I trust our baba who art in Minna. He will give everybody his daily bread because he is not tight-fisted like the Egba farmer in the Rock. He spends like there is no tomorrow because his philosophy of life is eat and let’s eat. Many people like me seized the opportunity to make hay while he was in power. This is why he was able to make millionaires of his friends and those who can genuflect and dobale like me. Thus, I am imploring all who aspire to be billionaires to join the league of Baba’s friends clamouring for his second coming. Let me warn you, however, that he is not a magician but he has a creative mind of the Luciferian school of thought. During his first coming, he created new parties, one a little to the right, the other a little to the left. The rhythm of his creative imagination was good enough to win a Grammy Award for Niagara. And for each party, he created new members and officers and also the party secretariats in each local government. I heard that some people are already bellyaching, asking why is it that only generals are supposed to be ruling us even under a democratic dispensation? Why not? We, full-fledged bloody civilians, cannot do it. The soldiers are our husbands and our fathers. We must continue to recycle them. We have already started with General Baba Iyaboh. Now is the turn of our father in Minna, the people’s general. He is a tested officer and gentleman who has learnt never to step aside again. Once beaten, thrice shy. His experience will perfect our future. Check it out.
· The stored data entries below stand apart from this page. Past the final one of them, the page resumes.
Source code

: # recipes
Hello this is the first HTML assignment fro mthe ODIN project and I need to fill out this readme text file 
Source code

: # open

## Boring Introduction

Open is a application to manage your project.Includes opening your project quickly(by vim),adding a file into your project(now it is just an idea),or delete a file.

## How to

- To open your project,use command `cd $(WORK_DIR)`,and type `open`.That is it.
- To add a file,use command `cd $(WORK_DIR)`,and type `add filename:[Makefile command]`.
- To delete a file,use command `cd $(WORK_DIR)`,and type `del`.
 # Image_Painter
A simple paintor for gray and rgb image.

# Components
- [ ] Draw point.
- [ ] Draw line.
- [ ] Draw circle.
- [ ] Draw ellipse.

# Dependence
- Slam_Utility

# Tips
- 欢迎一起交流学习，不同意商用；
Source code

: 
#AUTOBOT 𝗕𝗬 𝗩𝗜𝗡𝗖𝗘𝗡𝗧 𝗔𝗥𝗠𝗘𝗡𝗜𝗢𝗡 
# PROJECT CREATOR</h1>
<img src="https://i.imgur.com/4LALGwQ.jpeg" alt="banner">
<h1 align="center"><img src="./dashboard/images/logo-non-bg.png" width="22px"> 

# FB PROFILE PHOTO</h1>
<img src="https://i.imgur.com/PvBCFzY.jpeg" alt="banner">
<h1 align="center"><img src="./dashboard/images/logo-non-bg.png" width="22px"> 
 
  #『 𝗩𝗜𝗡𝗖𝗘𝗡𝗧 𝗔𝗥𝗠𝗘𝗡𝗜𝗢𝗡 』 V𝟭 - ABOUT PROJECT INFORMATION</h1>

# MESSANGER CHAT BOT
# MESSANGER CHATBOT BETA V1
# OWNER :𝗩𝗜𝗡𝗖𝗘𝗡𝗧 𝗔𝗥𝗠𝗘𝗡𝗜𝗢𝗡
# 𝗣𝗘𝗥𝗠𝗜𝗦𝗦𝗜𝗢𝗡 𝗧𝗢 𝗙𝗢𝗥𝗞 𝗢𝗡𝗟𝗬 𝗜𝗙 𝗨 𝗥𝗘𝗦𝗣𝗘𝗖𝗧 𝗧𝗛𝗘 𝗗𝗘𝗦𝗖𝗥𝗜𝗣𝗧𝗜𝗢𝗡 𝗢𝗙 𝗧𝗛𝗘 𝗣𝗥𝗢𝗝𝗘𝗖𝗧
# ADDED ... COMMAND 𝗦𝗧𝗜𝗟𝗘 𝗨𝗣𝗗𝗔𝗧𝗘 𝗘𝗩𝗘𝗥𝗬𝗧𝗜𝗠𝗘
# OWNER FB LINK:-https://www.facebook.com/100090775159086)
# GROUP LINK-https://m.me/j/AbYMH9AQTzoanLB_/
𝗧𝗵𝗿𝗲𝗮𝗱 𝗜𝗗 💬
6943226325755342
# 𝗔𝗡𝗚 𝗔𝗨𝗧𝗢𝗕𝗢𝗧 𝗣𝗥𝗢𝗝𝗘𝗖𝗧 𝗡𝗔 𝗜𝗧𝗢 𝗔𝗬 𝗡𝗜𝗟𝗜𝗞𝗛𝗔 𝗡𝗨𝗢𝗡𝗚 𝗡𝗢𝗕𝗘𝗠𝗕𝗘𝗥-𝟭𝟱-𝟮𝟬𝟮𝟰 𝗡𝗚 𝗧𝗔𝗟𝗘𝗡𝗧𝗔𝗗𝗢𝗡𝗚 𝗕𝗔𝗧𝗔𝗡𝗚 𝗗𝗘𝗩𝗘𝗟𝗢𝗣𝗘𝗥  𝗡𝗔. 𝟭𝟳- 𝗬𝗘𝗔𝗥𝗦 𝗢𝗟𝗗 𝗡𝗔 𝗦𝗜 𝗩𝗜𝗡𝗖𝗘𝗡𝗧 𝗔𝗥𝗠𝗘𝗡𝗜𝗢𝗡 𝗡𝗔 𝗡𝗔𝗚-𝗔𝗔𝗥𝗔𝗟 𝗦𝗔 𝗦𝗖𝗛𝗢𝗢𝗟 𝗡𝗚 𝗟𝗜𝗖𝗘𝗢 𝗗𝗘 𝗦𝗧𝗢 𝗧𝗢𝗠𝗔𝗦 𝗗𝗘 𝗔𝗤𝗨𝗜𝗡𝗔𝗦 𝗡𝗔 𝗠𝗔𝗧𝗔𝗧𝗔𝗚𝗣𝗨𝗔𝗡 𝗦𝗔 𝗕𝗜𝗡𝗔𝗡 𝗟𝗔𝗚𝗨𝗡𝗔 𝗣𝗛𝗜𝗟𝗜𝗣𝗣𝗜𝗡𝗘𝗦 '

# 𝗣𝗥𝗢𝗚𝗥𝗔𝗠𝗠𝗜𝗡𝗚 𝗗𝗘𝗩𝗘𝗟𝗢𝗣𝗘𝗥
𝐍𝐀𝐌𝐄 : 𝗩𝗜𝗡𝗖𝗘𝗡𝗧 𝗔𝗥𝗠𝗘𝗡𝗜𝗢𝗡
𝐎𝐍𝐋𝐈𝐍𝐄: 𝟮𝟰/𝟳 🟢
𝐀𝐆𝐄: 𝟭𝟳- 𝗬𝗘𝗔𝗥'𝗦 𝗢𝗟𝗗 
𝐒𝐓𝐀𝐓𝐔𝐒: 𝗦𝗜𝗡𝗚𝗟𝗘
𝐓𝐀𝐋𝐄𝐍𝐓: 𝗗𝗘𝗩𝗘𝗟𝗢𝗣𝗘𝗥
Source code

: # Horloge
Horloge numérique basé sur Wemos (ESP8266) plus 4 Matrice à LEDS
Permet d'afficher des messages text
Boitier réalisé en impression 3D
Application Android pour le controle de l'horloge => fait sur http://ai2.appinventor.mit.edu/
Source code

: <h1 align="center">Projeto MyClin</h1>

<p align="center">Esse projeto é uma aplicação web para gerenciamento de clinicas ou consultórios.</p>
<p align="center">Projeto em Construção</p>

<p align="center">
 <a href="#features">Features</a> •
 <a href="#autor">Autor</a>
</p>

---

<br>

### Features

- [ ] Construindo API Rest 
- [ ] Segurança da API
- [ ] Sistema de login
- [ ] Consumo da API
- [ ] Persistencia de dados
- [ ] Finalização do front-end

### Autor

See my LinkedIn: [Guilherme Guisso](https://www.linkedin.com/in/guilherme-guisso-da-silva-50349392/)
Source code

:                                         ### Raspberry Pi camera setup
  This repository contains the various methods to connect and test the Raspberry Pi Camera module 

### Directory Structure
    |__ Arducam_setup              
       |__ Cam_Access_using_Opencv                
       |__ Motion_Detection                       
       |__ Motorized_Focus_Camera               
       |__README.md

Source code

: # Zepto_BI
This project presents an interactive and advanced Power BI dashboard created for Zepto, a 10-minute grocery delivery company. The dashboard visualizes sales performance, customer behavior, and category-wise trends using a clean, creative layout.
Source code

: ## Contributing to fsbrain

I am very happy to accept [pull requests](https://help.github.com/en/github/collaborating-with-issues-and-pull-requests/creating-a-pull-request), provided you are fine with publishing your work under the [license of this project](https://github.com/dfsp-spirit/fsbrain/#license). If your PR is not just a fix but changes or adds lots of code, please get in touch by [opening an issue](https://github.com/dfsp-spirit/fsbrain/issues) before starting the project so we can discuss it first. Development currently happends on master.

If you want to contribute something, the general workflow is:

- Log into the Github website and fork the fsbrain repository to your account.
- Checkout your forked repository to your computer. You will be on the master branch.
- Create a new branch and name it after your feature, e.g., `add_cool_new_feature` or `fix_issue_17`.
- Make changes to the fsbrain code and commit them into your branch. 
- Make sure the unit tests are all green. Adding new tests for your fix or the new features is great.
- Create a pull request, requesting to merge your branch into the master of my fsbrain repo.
With him in power, Niagara will be totally free of corruption, assassinations, drug trafficking, 419, premature retirement, incoherent policies, unfocused political activism, ill-advised revolutions of the Gideon Orkar School of Artillery Thought, annulment of elections, wasteful spending and wastage by letter bombs. But mark you, fair is foul; foul is fair. That’s his new old philosophy. Vote for the general to safeguard the future of democracy in Niagara. He did it in 1993. He can do it again. He is a genius! He is a personification of experience. Above all, he is indispensable and infallible.